A hierarchical neural network approach to learning sensor planning and control

Abstract: The ability to search their environment is one of the most fundamental skills for any living creature. Visual search in particular is abundantly common for almost all animals. This act of searching is generally active in nature, with vision not simply reacting to incoming stimuli but also actively searching the environment for potential stimuli (such as by moving their head or eyes). Automatic visual search, likewise, is a crucial and powerful tool within a wide variety of different fields. However, performing such an active search is a nontrivial issue for many machine learning approaches. The added complexity of choosing which area to observe, as well as the common case of having a camera with adaptive field-of-view capabilities further complicates the problem.
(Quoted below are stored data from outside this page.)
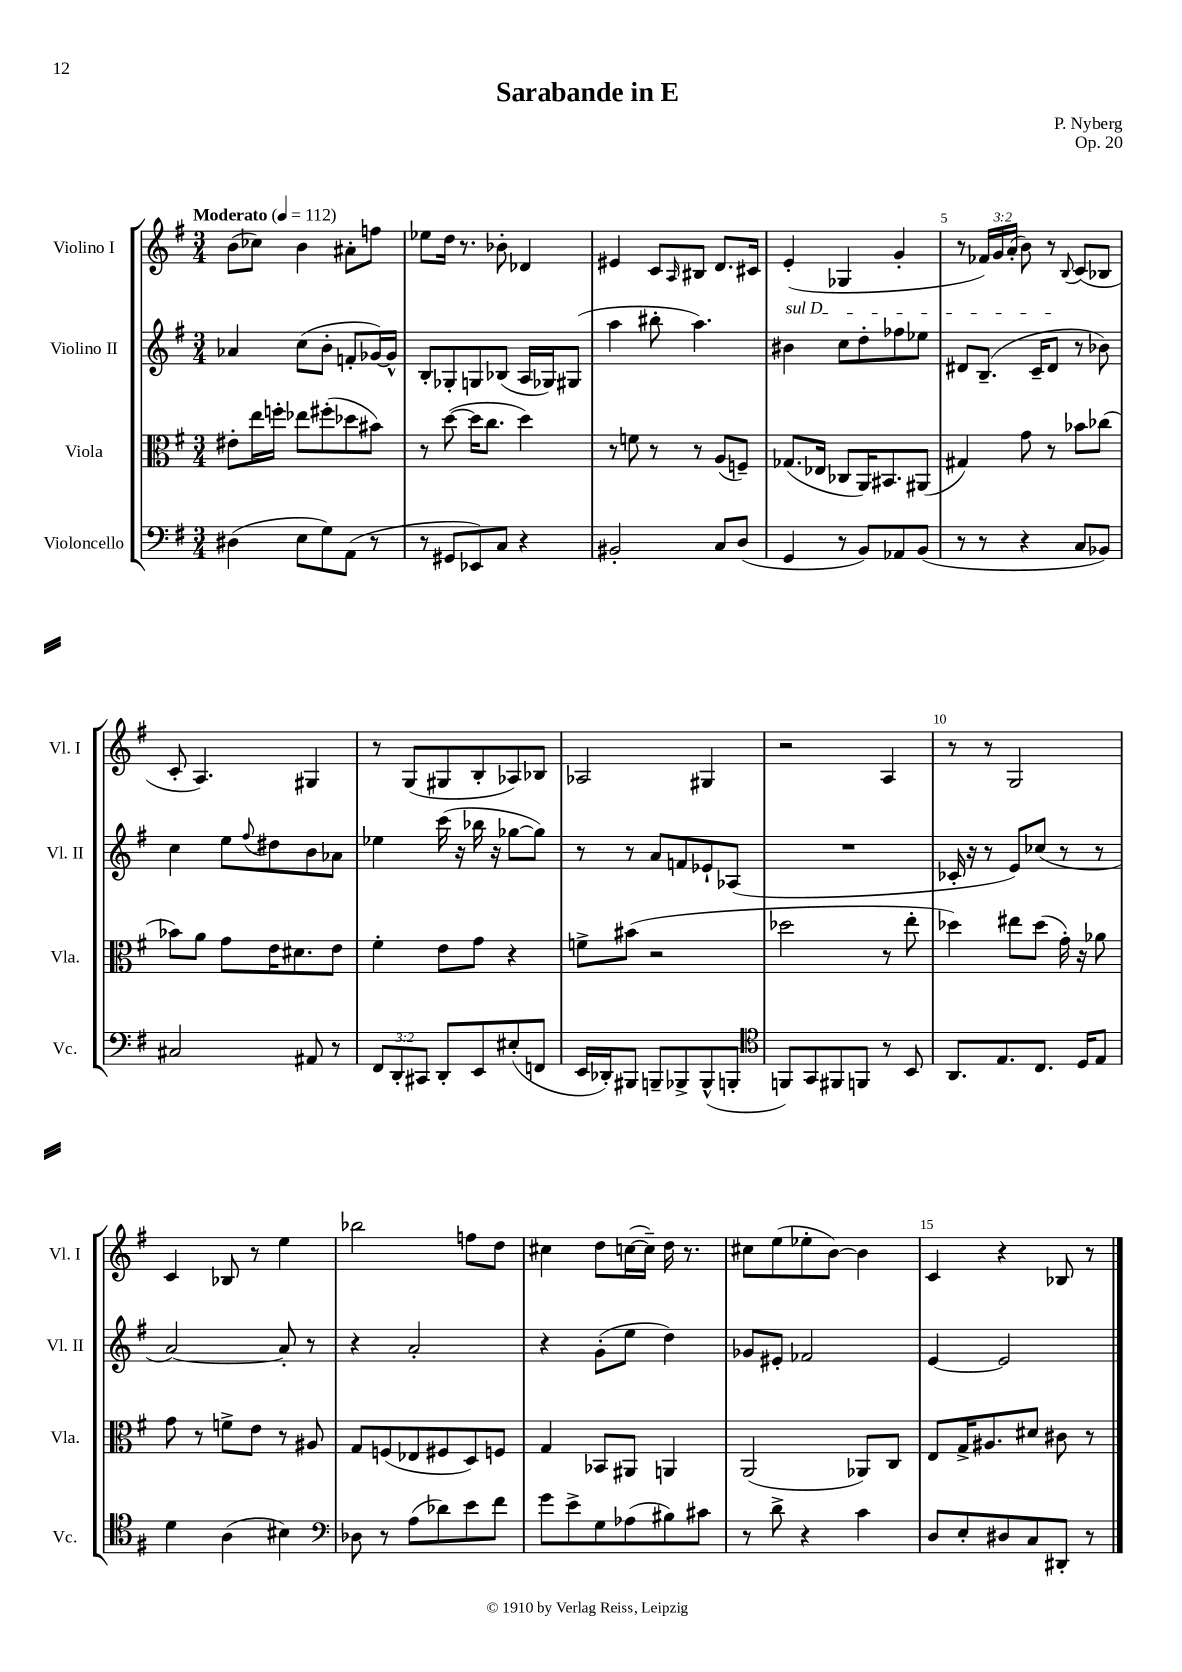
\header { title = "Sarabande in E" composer = "P. Nyberg" opus = "Op. 20" }
<<
\new StaffGroup <<
\new Staff = "s0" \with { instrumentName = "Violino I" shortInstrumentName = "Vl. I" } {
    \clef treble \key g \major \numericTimeSignature \time 3/4 \override Staff.TupletNumber.text = #tuplet-number::calc-fraction-text \tempo "Moderato" 4 = 112
    b'8( ces''8) b'4 ais'8-. f''8 |
    ees''8 d''16 r8. bes'8-. des'4 |
    eis'4 c'8 \grace { a16 } bis8 d'8. cis'16 |
    e'4-.( ges4 g'4-. |
    r8 \tuplet 3/2 { fes'16) g'16 a'16-.( } b'8) r8 \appoggiatura { b8 } c'8( bes8 |
    c'8-. a4.) gis4 |
    r8 g8( gis8 b8-. aes8) bes8 |
    aes2 gis4 |
    r2 a4 |
    r8 r8 g2 |
    c'4 bes8 r8 e''4 |
    bes''2 f''8 d''8 |
    cis''4 d''8 c''16~( c''16--) d''16 r8. |
    cis''8 e''8( ees''8-. b'8~) b'4 |
    c'4 r4 bes8 r8 \bar "|." |
}
\new Staff = "s1" \with { instrumentName = "Violino II" shortInstrumentName = "Vl. II" } {
    \clef treble \key g \major \numericTimeSignature \time 3/4
    aes'4 c''8( b'8-. f'8-. ges'16~) ges'16-^ |
    b8-. ges8-. g8 bes8( a16 ges16) gis8( |
    a''4 bis''8-. a''4.) |
    \once \override TextSpanner.bound-details.left.text = \markup { \italic "sul D" } bis'4\startTextSpan c''8 d''8-. fes''8 ees''8 |
    dis'8 b8.--( c'16-- dis'8\stopTextSpan r8 bes'8) |
    c''4 e''8 \appoggiatura { fis''8 } dis''8 b'8 aes'8 |
    ees''4 c'''16( r16 bes''16 r16 ges''8~ ges''8) |
    r8 r8 a'8 f'8 ees'8-! aes8( |
    R2. |
    ces'16-. r16 r8 e'8) ces''8( r8 r8 |
    a'2~) a'8-. r8 |
    r4 a'2-. |
    r4 g'8-.( e''8 d''4) |
    ges'8 eis'8-. fes'2 |
    e'4~ e'2 \bar "|." |
}
\new Staff = "s2" \with { instrumentName = "Viola" shortInstrumentName = "Vla." } {
    \clef alto \key g \major \numericTimeSignature \time 3/4
    eis'8-. e''16 f''16-. ees''8 fis''8-.( des''8 bis'8) |
    r8 d''8~( d''16 c''8. d''4) |
    r8 f'8 r8 r8 a8( f8--) |
    ges8.( ees16 ces8 a,16) bis,8. ais,8( |
    gis4) g'8 r8 bes'8 ces''8( |
    bes'8) a'8 g'8 e'16 dis'8. e'8 |
    fis'4-. e'8 g'8 r4 |
    f'8-> bis'8( r2 |
    des''2 r8 e''8-. |
    des''4) eis''8 des''8( g'16-.) r16 aes'8 |
    g'8 r8 f'8-> e'8 r8 ais8 |
    g8 f8( ees8 fis8 d8) f8 |
    g4 bes,8 ais,8 a,4 |
    a,2( aes,8) c8 |
    e8 g16-> ais8. dis'8 cis'8 r8 \bar "|." |
}
\new Staff = "s3" \with { instrumentName = "Violoncello" shortInstrumentName = "Vc." } {
    \clef bass \key g \major \numericTimeSignature \time 3/4 \override Staff.TupletNumber.text = #tuplet-number::calc-fraction-text
    dis4( e8 g8) a,8( r8 |
    r8 gis,8 ees,8) c8 r4 |
    bis,2-. c8 d8( |
    g,4 r8 b,8) aes,8 b,8( |
    r8 r8 r4 c8 bes,8) |
    cis2 ais,8 r8 |
    \tuplet 3/2 { fis,8 d,8-. cis,8 } d,8-. e,8 eis8-.( f,8 |
    e,16 des,16-.) bis,,8 b,,8-- bes,,8-> bes,,8-^( b,,8-. |
    \clef tenor f,8) g,8 fis,8 f,8 r8 b,8 |
    a,8. e8. c8. d16 e8 |
    d'4 a4( bis4) |
    \clef bass des8 r8 a8( des'8) e'8 fis'8 |
    g'8 e'8-> g8 aes8( bis8) cis'8 |
    r8 d'8-> r4 c'4 |
    d8 e8-. dis8 c8 dis,8-. r8 \bar "|." |
}
>>
>>
\layout { \context { \Score \override BarNumber.break-visibility = ##(#f #t #t) barNumberVisibility = #(every-nth-bar-number-visible 5) } }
Hierarchical Reinforcement Learning have in recent years proven to be a particularly powerful means of solving hard machine learning problems by a divide-and-conquer methodology, where one highly complex task can be broken down into smaller sub-tasks which on their own may be more easily learnable. In this thesis, we present a hierarchical reinforcement learning system for solving a visual search problem in a stationary camera environment with adjustable pan, tilt and field-of-view capabilities. This hierarchical model also incorporates non-reinforcement learning agents in its workflow to better utilize the strengths of different agents and form a more powerful overall model. This model is then compared to a non-hierarchical baseline as well as some learning-free approaches.